[Excerpted data — start]

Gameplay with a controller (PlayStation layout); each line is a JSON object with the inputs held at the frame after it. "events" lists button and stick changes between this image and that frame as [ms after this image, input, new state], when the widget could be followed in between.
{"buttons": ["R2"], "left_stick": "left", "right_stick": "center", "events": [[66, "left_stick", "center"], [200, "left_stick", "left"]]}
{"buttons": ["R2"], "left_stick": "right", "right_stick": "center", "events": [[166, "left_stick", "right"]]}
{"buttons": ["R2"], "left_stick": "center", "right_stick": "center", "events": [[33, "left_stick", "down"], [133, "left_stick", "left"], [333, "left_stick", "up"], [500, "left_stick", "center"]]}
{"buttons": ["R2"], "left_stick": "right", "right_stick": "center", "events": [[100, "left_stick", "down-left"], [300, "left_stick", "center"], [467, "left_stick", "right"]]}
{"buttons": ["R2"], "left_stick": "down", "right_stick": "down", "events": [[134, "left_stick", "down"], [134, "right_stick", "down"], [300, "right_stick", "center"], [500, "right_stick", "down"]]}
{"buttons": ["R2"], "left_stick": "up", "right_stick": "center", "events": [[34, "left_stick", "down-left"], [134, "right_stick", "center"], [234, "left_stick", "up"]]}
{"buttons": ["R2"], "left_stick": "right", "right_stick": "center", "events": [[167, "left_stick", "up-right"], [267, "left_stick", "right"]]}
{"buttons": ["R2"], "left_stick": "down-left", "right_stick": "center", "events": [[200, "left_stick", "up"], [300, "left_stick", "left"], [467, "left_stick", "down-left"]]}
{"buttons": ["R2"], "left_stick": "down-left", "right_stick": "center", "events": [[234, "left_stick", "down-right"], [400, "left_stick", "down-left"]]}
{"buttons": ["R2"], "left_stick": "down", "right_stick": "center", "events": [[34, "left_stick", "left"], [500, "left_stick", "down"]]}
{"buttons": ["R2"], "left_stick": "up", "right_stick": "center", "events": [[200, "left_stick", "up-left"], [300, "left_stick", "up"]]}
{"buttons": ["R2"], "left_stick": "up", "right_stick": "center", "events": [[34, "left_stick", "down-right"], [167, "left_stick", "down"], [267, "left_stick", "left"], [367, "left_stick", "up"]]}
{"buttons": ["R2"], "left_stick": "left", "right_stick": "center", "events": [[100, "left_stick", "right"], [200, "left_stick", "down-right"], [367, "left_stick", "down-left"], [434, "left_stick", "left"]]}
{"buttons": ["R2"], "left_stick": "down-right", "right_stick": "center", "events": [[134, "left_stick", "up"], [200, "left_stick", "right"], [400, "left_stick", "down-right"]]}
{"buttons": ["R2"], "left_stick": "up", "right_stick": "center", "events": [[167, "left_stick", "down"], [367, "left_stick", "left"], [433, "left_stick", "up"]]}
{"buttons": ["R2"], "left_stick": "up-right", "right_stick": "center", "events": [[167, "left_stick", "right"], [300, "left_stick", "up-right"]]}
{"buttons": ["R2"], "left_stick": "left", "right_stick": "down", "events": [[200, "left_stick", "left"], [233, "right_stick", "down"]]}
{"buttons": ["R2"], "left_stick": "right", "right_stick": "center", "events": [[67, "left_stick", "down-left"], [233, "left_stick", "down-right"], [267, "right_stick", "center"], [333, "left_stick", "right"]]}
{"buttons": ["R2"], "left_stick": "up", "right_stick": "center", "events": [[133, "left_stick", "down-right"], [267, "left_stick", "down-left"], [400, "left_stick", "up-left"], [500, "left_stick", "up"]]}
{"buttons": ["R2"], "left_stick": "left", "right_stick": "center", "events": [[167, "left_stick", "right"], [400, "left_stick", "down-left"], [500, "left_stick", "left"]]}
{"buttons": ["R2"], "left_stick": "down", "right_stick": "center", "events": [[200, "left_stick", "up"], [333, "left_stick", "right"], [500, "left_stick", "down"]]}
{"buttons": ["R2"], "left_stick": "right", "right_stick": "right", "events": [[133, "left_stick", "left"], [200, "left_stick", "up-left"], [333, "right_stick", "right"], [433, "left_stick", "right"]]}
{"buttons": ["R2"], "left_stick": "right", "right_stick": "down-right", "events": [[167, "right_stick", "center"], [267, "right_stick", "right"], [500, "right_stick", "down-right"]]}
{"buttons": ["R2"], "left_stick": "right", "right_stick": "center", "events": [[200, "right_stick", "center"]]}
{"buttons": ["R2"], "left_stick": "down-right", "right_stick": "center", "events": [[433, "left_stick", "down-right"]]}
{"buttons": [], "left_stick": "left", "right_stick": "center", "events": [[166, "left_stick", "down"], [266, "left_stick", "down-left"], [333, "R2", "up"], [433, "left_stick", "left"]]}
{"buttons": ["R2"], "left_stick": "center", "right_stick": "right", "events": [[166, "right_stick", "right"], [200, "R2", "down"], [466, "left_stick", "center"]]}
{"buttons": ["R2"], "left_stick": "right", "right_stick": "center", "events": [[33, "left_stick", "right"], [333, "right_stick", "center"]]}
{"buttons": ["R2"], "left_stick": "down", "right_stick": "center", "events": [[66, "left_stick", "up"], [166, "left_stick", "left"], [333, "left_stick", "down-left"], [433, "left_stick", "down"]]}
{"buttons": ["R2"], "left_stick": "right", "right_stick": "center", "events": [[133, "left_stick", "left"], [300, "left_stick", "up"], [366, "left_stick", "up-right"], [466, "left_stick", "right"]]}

[Excerpted data — finish]

Exercise details - The required output is the whole listing, printed again exactly.

Task solution -
Gameplay with a controller (PlayStation layout); each line is a JSON object with the inputs held at the frame after it. "events" lists button and stick changes between this image and that frame as [ms after this image, input, new state], when the widget could be followed in between.
{"buttons": ["R2"], "left_stick": "left", "right_stick": "center", "events": [[66, "left_stick", "center"], [200, "left_stick", "left"]]}
{"buttons": ["R2"], "left_stick": "right", "right_stick": "center", "events": [[166, "left_stick", "right"]]}
{"buttons": ["R2"], "left_stick": "center", "right_stick": "center", "events": [[33, "left_stick", "down"], [133, "left_stick", "left"], [333, "left_stick", "up"], [500, "left_stick", "center"]]}
{"buttons": ["R2"], "left_stick": "right", "right_stick": "center", "events": [[100, "left_stick", "down-left"], [300, "left_stick", "center"], [467, "left_stick", "right"]]}
{"buttons": ["R2"], "left_stick": "down", "right_stick": "down", "events": [[134, "left_stick", "down"], [134, "right_stick", "down"], [300, "right_stick", "center"], [500, "right_stick", "down"]]}
{"buttons": ["R2"], "left_stick": "up", "right_stick": "center", "events": [[34, "left_stick", "down-left"], [134, "right_stick", "center"], [234, "left_stick", "up"]]}
{"buttons": ["R2"], "left_stick": "right", "right_stick": "center", "events": [[167, "left_stick", "up-right"], [267, "left_stick", "right"]]}
{"buttons": ["R2"], "left_stick": "down-left", "right_stick": "center", "events": [[200, "left_stick", "up"], [300, "left_stick", "left"], [467, "left_stick", "down-left"]]}
{"buttons": ["R2"], "left_stick": "down-left", "right_stick": "center", "events": [[234, "left_stick", "down-right"], [400, "left_stick", "down-left"]]}
{"buttons": ["R2"], "left_stick": "down", "right_stick": "center", "events": [[34, "left_stick", "left"], [500, "left_stick", "down"]]}
{"buttons": ["R2"], "left_stick": "up", "right_stick": "center", "events": [[200, "left_stick", "up-left"], [300, "left_stick", "up"]]}
{"buttons": ["R2"], "left_stick": "up", "right_stick": "center", "events": [[34, "left_stick", "down-right"], [167, "left_stick", "down"], [267, "left_stick", "left"], [367, "left_stick", "up"]]}
{"buttons": ["R2"], "left_stick": "left", "right_stick": "center", "events": [[100, "left_stick", "right"], [200, "left_stick", "down-right"], [367, "left_stick", "down-left"], [434, "left_stick", "left"]]}
{"buttons": ["R2"], "left_stick": "down-right", "right_stick": "center", "events": [[134, "left_stick", "up"], [200, "left_stick", "right"], [400, "left_stick", "down-right"]]}
{"buttons": ["R2"], "left_stick": "up", "right_stick": "center", "events": [[167, "left_stick", "down"], [367, "left_stick", "left"], [433, "left_stick", "up"]]}
{"buttons": ["R2"], "left_stick": "up-right", "right_stick": "center", "events": [[167, "left_stick", "right"], [300, "left_stick", "up-right"]]}
{"buttons": ["R2"], "left_stick": "left", "right_stick": "down", "events": [[200, "left_stick", "left"], [233, "right_stick", "down"]]}
{"buttons": ["R2"], "left_stick": "right", "right_stick": "center", "events": [[67, "left_stick", "down-left"], [233, "left_stick", "down-right"], [267, "right_stick", "center"], [333, "left_stick", "right"]]}
{"buttons": ["R2"], "left_stick": "up", "right_stick": "center", "events": [[133, "left_stick", "down-right"], [267, "left_stick", "down-left"], [400, "left_stick", "up-left"], [500, "left_stick", "up"]]}
{"buttons": ["R2"], "left_stick": "left", "right_stick": "center", "events": [[167, "left_stick", "right"], [400, "left_stick", "down-left"], [500, "left_stick", "left"]]}
{"buttons": ["R2"], "left_stick": "down", "right_stick": "center", "events": [[200, "left_stick", "up"], [333, "left_stick", "right"], [500, "left_stick", "down"]]}
{"buttons": ["R2"], "left_stick": "right", "right_stick": "right", "events": [[133, "left_stick", "left"], [200, "left_stick", "up-left"], [333, "right_stick", "right"], [433, "left_stick", "right"]]}
{"buttons": ["R2"], "left_stick": "right", "right_stick": "down-right", "events": [[167, "right_stick", "center"], [267, "right_stick", "right"], [500, "right_stick", "down-right"]]}
{"buttons": ["R2"], "left_stick": "right", "right_stick": "center", "events": [[200, "right_stick", "center"]]}
{"buttons": ["R2"], "left_stick": "down-right", "right_stick": "center", "events": [[433, "left_stick", "down-right"]]}
{"buttons": [], "left_stick": "left", "right_stick": "center", "events": [[166, "left_stick", "down"], [266, "left_stick", "down-left"], [333, "R2", "up"], [433, "left_stick", "left"]]}
{"buttons": ["R2"], "left_stick": "center", "right_stick": "right", "events": [[166, "right_stick", "right"], [200, "R2", "down"], [466, "left_stick", "center"]]}
{"buttons": ["R2"], "left_stick": "right", "right_stick": "center", "events": [[33, "left_stick", "right"], [333, "right_stick", "center"]]}
{"buttons": ["R2"], "left_stick": "down", "right_stick": "center", "events": [[66, "left_stick", "up"], [166, "left_stick", "left"], [333, "left_stick", "down-left"], [433, "left_stick", "down"]]}
{"buttons": ["R2"], "left_stick": "right", "right_stick": "center", "events": [[133, "left_stick", "left"], [300, "left_stick", "up"], [366, "left_stick", "up-right"], [466, "left_stick", "right"]]}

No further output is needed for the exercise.